A simple MQTT -> Kafka bridge and concentrator. Note that we'll use
Red Panda instead of Kafka. It is simpler (no zookeeper)
and faster (no JVM), and claims protocol compatibility with Kafka. You should consider it. Note that Metamorphosis
uses packages written for Kafka, so it is likely to work just as well with Kafka.
This is a protocol bridge between MQTT and Kafka. It'll connect to a broker, using HOSTNAME as the client ID,
subscription and listen for messages. When a message is received it is placed in a buffer and written to Kafka
either based on message volume or given an interval.
Upon startup it can, if configured to do so, issue a message to Kafka. This can be very useful as any misconfiguration
will then be immediately detected. If this initial message can't be sent Metamorphosis will exit with an error.
When up and running Metamorphosis will listen for messages on the configured MQTT topic and write them to Kafka. Note
that what we get from MQTT is binary data so the messages written to Kafka will be base64 encoded.
If Kafka becomes unavailable we'll try to spool the messages to memory, so they can be recovered. It will retry every 10
seconds. Once we reconnect, it'll dump all the messages we have buffered.
Metamorphosis will listen on HEALTH_PORT
(cleartext http) and deliver metrics if a
client requests /metrics
. We'll also answer /healthz, so you can have k8s poll this url.
Metamorphosis will auto-create Kafka topics.
Note that there are limited guarantees given. If you run Metamorphosis in a k8s deployment you can potentially see
message duplication. If you, on the other hand, run Metamorphosis as a StatefulSet you might lose messages upon restart.

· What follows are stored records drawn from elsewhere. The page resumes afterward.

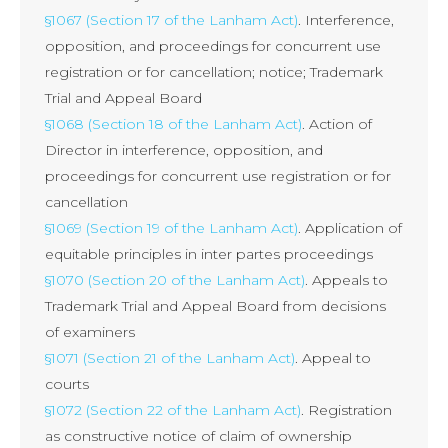
§1067 (Section 17 of the Lanham Act)
. Interference,
opposition, and proceedings for concurrent use
registration or for cancellation; notice; Trademark
Trial and Appeal Board
§1068 (Section 18 of the Lanham Act)
. Action of
Director in interference, opposition, and
proceedings for concurrent use registration or for
cancellation
§1069 (Section 19 of the Lanham Act)
. Application of
equitable principles in inter partes proceedings
§1070 (Section 20 of the Lanham Act)
. Appeals to
Trademark Trial and Appeal Board from decisions
of examiners
§1071 (Section 21 of the Lanham Act)
. Appeal to
courts
§1072 (Section 22 of the Lanham Act)
. Registration
as constructive notice of claim of ownership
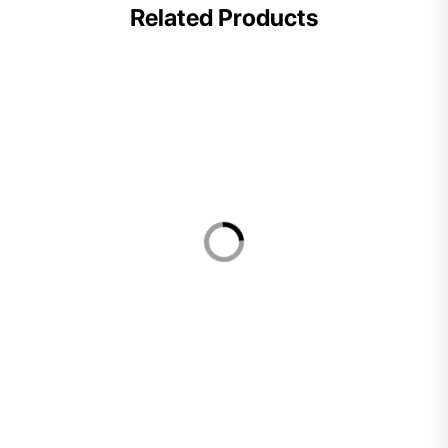
Related Products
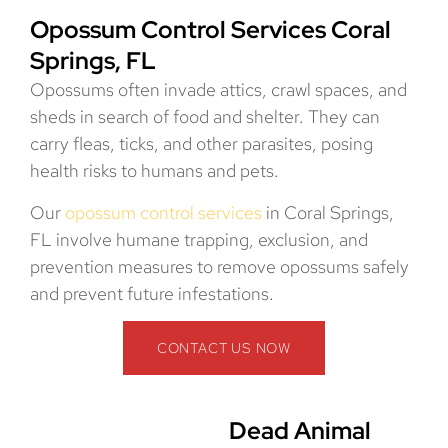
Opossum Control Services Coral
Springs, FL
Opossums often invade attics, crawl spaces, and
sheds in search of food and shelter. They can
carry fleas, ticks, and other parasites, posing
health risks to humans and pets.
Our
opossum control services
in Coral Springs,
FL involve humane trapping, exclusion, and
prevention measures to remove opossums safely
and prevent future infestations.
CONTACT US NOW
Dead Animal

Each message that is written to Kafka will look like this:
type Message struct {
Topic string // The topic of the originating MQTT message.
Content []byte // base64 encoded as we don't know anything about what it contains.
}
So, then reading from Kafka we'll need to look at the topic and call the relevant handler for that type of message. We
don't really know what is inside the actual message we get from MQTT, so the content of the message is base64 encoded.
Development
You'll need an .env file to run this locally or use command line options. Personally I've been running with Red Panda
in a container and a local Mosquitto broker or an EMQX broker in a container.
Suggested .env
file:
LOG_LEVEL=trace
ROOT_CA=.tls/ca.pem
MQTT_CLIENT_CERT=.tls/client.pem
MQTT_CLIENT_KEY=.tls/client.key
MQTT_BROKER=localhost
MQTT_TOPIC="test/#"
KAFKA_BROKER=localhost
KAFKA_PORT=9092
KAFKA_TOPIC="mqtt"
I use standard-version to maintain the changelog and tags.

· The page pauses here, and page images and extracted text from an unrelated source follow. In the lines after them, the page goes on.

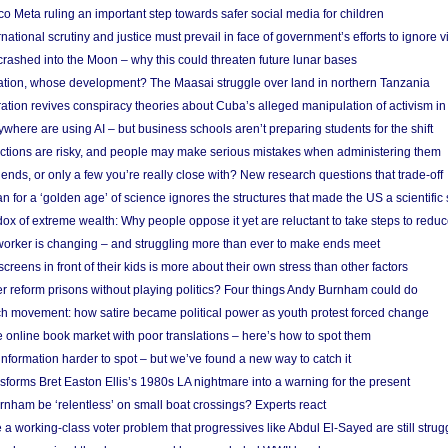
 Meta ruling an important step towards safer social media for children
national scrutiny and justice must prevail in face of government’s efforts to ignore vi
 crashed into the Moon – why this could threaten future lunar bases
ion, whose development? The Maasai struggle over land in northern Tanzania
ation revives conspiracy theories about Cuba’s alleged manipulation of activism in
here are using AI – but business schools aren’t preparing students for the shift
ections are risky, and people may make serious mistakes when administering them
friends, or only a few you’re really close with? New research questions that trade-off
 for a ‘golden age’ of science ignores the structures that made the US a scientifi
x of extreme wealth: Why people oppose it yet are reluctant to take steps to reduce
 worker is changing – and struggling more than ever to make ends meet
screens in front of their kids is more about their own stress than other factors
r reform prisons without playing politics? Four things Andy Burnham could do
ch movement: how satire became political power as youth protest forced change
he online book market with poor translations – here’s how to spot them
information harder to spot – but we’ve found a new way to catch it
forms Bret Easton Ellis’s 1980s LA nightmare into a warning for the present
nham be ‘relentless’ on small boat crossings? Experts react
 working-class voter problem that progressives like Abdul El-Sayed are still strugg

Design and source code organization
Packages
- bridge glues together mqtt and kafka. If we ever want to do transformations, it happens here.
- mqtt contains the mqtt stuff. It is a thin wrapper around the mqtt client.
- kafka for the kafka stuff. this is the only one containing any meaningful logic.
- log is a wrapper around standard library logger. It will divert trace, debug and info to stdout and warn, error and fatal to stderr.
- cmd contains the main package. It is responsible for parsing the command line or environment and setting up the bridge.
In addition, there is an observability package which deals with prometheus stuff and responds to k8s health checks.
Key dependencies
In addition, the following is used by the tests:
- toxy proxy to simulate network issues.
- Mosquitto (in the Docker image) to act as a MQTT broker
If you need more performance you can increase the batch size. Making round trips to Kafka seems expensive. If you need
more performance you might wanna think about partitioning. This is not supported at the moment.
Todo: Tls against Kafka
We don't need this ourselves, but PRs are welcome. Should be too hard. #goodfirsttask
Todo: Support for multiple subscriptions.
Perhaps this could be done as simply as setting MQTT_TOPIC to several strings separated by , og ; or similar. We don't
need this ourselves, but PRs are welcome. Should be too hard. #goodfirsttask
Things we're not really interested in adding.
- If you need to transform the messages, I would encourage you to look at Red Pandas WASM transformations.
I don't see the need of adding this to the bridge. Feel free to fork if you need this.
- Message validation. Red Panda supports this.